• _Assigned task_:
Rewrite the rows from the line that has "Count the number of categories in the chart." through the line that has "Where does the", swapping "upper whisker" for "top whisker" and leaving everything else as it is. Omit the pictures from your answer.

Start of Exercise input

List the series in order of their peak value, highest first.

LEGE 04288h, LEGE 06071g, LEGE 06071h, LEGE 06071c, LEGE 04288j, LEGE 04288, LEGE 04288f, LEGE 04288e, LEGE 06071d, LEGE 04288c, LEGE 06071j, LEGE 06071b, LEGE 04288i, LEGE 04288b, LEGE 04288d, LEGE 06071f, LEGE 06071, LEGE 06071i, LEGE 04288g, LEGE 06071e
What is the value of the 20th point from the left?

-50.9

End of Exercise input
Start of Exercise input

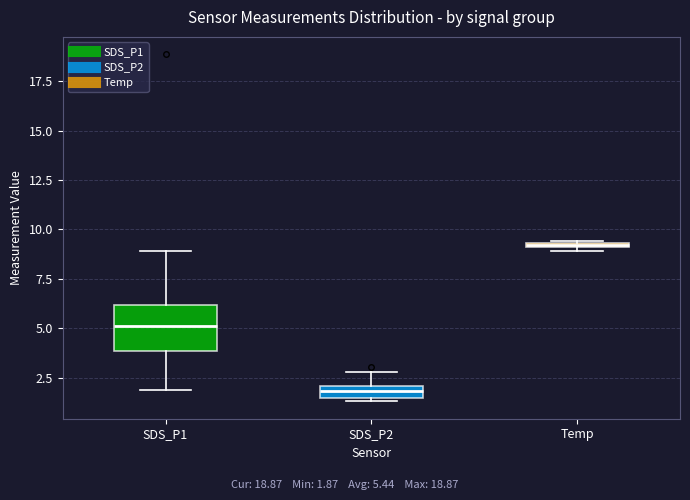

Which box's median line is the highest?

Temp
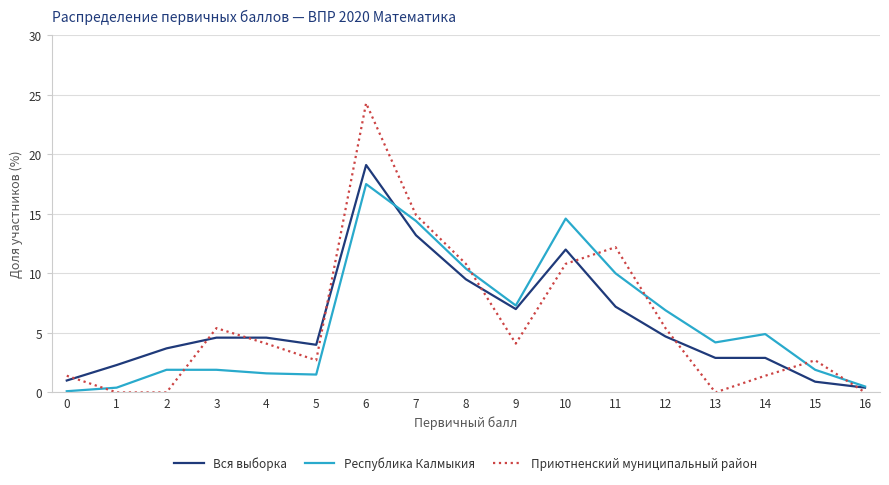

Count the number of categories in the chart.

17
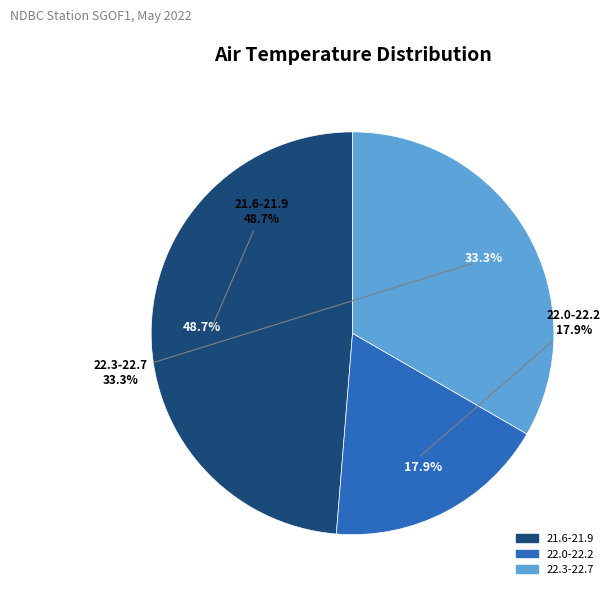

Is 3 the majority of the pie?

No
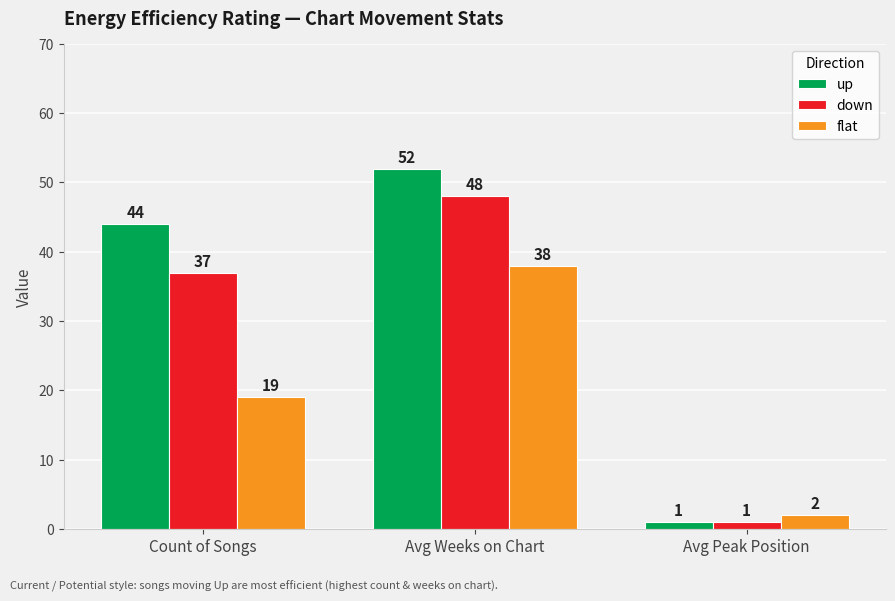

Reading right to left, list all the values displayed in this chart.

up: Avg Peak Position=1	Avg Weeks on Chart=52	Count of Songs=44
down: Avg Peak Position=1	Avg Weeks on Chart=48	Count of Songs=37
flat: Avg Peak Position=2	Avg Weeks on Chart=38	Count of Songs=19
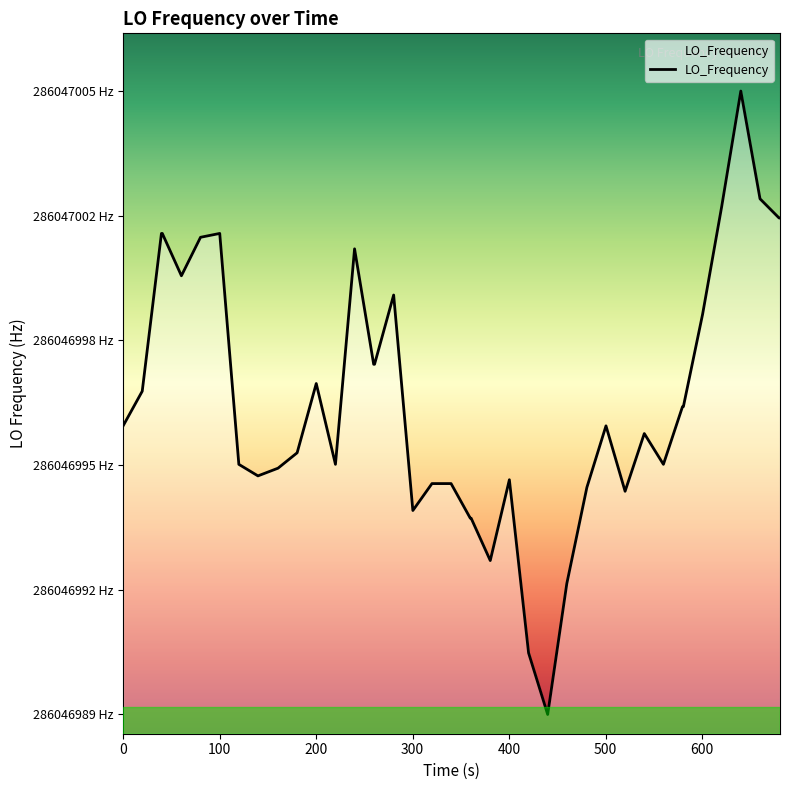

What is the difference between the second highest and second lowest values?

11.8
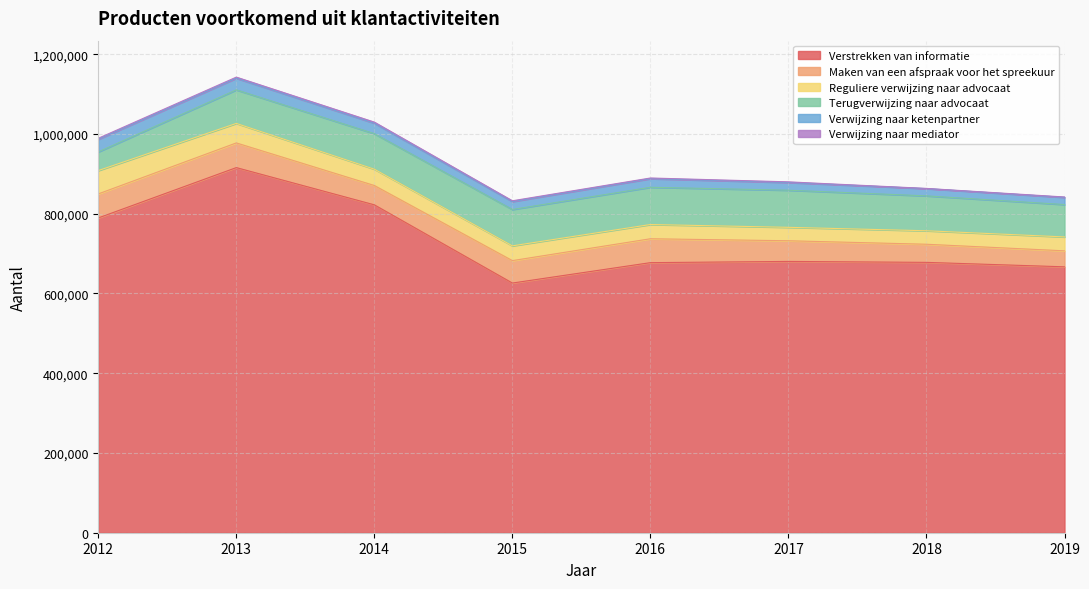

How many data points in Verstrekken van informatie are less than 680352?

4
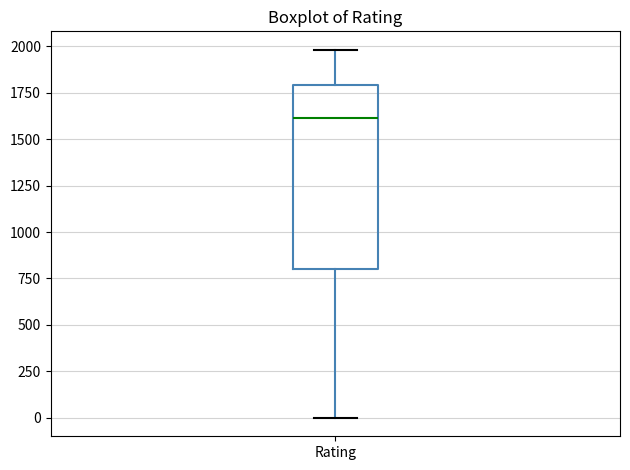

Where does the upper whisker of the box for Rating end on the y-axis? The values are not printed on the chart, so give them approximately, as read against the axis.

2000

End of Exercise input
Start of Exercise input

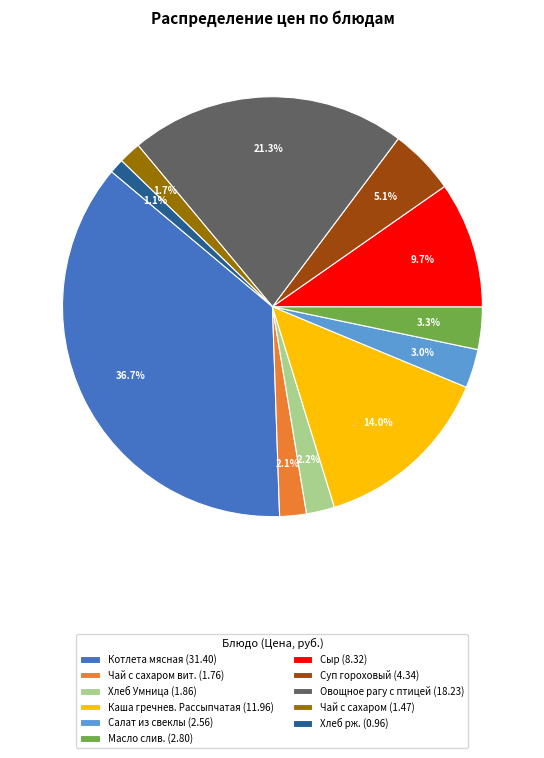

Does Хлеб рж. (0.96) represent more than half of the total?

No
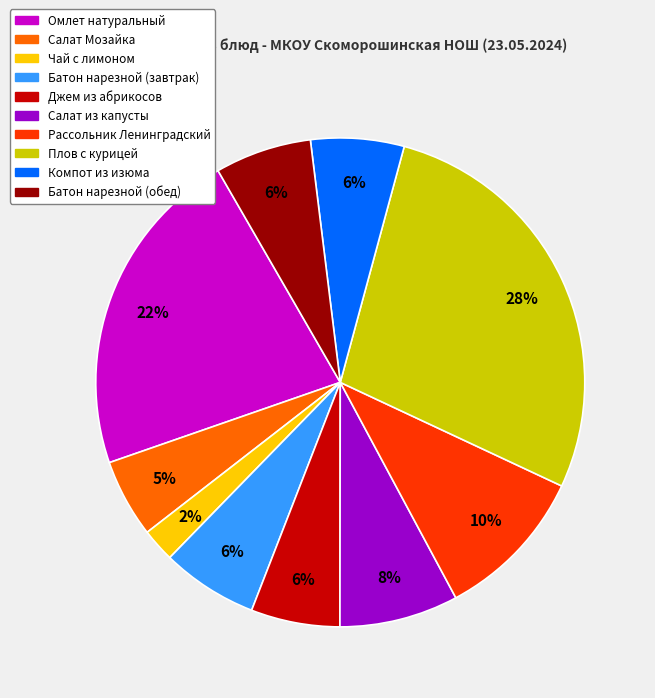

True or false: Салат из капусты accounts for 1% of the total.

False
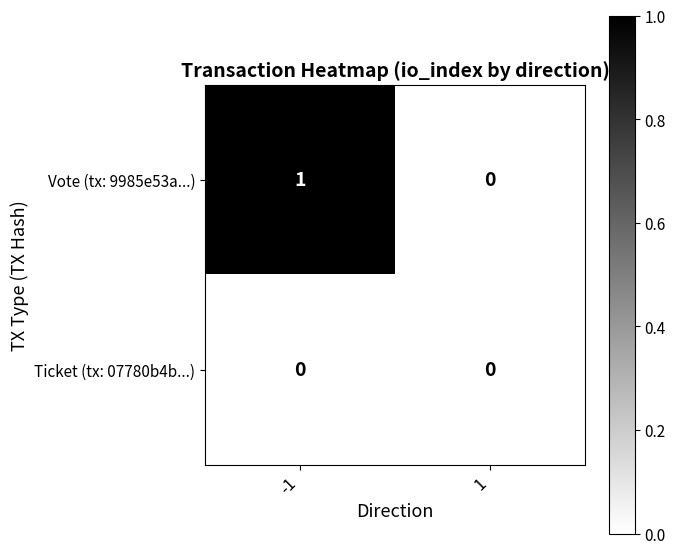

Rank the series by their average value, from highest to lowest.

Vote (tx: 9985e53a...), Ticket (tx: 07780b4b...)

End of Exercise input

• _Solved exercise_:
Count the number of categories in the chart.

17

Is 3 the majority of the pie?

No

Reading right to left, list all the values displayed in this chart.

up: Avg Peak Position=1	Avg Weeks on Chart=52	Count of Songs=44
down: Avg Peak Position=1	Avg Weeks on Chart=48	Count of Songs=37
flat: Avg Peak Position=2	Avg Weeks on Chart=38	Count of Songs=19

What is the difference between the second highest and second lowest values?

11.8

How many data points in Verstrekken van informatie are less than 680352?

4

Where does the top whisker of the box for Rating end on the y-axis? The values are not printed on the chart, so give them approximately, as read against the axis.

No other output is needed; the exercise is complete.